Icodec may be particularly appropriate for those with frailty who have high perceived pill burden or do not tolerate non-insulin glucose-lowering medications, those who are recommended relaxed glycemic targets that are not being achieved with their current non-insulin antihyperglycemic regimen, those who have difficulty remembering daily injections, people in nursing homes, or those who are dependent on caregivers/family members for insulin administration [expert opinion].

Pediatric Populations

Preliminary data from a phase 1 trial (NCT05790681) of icodec use in an insulin-experienced pediatric population (< 18 years) with T2D demonstrated that icodec was well tolerated, with a pharmacokinetic profile that was similar to that in adults with T2D [30]. Further trial data are expected to become available in the future.

Hepatic Impairment

Hepatic impairment can affect insulin clearance and glucose regulation, potentially necessitating adjustments in insulin dosing to avoid hypoglycemia or suboptimal glycemic control [31, 32]. A phase I trial (NCT04597697) found no clinically relevant differences in icodec pharmacokinetics after a single 1.5 U/kg dose in adults with normal or impaired hepatic function [33]. Owing to the relatively few numbers of individuals with hepatic impairment included in the ONWARDS trials, there are no additional efficacy and safety data for icodec in these individuals.

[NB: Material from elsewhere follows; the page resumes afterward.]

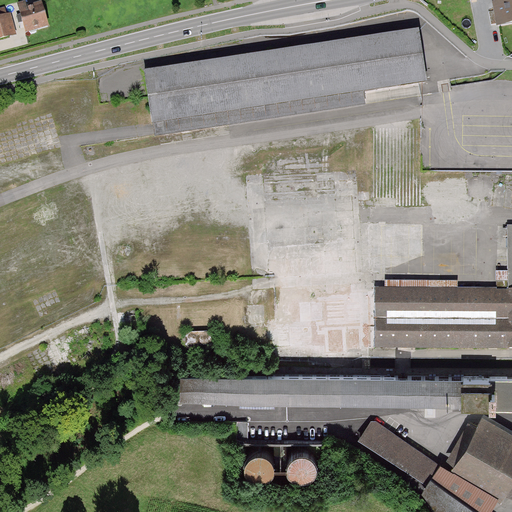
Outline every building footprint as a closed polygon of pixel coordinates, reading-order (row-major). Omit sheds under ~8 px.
[(511,0),(492,3),(496,28),(511,25),(511,0)] [(20,24),(23,23),(26,33),(50,26),(43,3),(28,7),(26,1),(17,4),(20,13),(17,15),(20,24)] [(0,40),(17,36),(11,14),(6,15),(5,9),(0,9),(0,40)] [(348,25),(350,32),(370,28),(369,20),(348,25)] [(141,68),(152,136),(364,103),(362,91),(427,81),(418,25),(141,68)] [(449,195),(468,193),(466,174),(429,178),(432,203),(449,201),(449,195)] [(387,290),(376,290),(376,349),(511,349),(511,226),(508,227),(508,270),(497,270),(497,288),(458,288),(458,283),(387,283),(387,290)] [(185,332),(185,346),(213,345),(213,332),(185,332)] [(511,367),(178,366),(178,399),(491,401),(491,405),(511,404),(511,367)] [(357,439),(424,484),(439,460),(371,417),(357,439)] [(511,435),(482,419),(449,466),(503,491),(510,494),(511,489),(511,435)] [(243,437),(250,436),(248,421),(241,422),(243,437)] [(272,474),(274,469),(275,465),(273,457),(270,453),(264,450),(258,449),(252,451),(248,455),(245,460),(244,465),(245,469),(248,475),(253,479),(259,480),(265,479),(270,476),(272,474)] [(315,474),(318,469),(318,465),(316,458),(313,453),(307,450),(302,450),(301,450),(295,451),(291,455),(288,460),(288,465),(288,469),(292,475),(297,479),(302,480),(309,479),(313,476),(315,474)] [(437,511),(485,511),(495,498),(498,500),(503,491),(449,466),(439,460),(424,484),(420,491),(437,511)]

Based on the available data, no specific icodec dose adjustments are required in individuals with hepatic impairment. However, the increased icodec exposure due to reduced clearance in individuals with mild and moderate hepatic impairment suggests more frequent glycemic monitoring may be needed, as recommended for daily insulin preparations [18, 33].

Renal Impairment

Reduced kidney function can decrease insulin elimination, thereby prolonging insulin activity and potentially increasing the risk of hypoglycemia [34].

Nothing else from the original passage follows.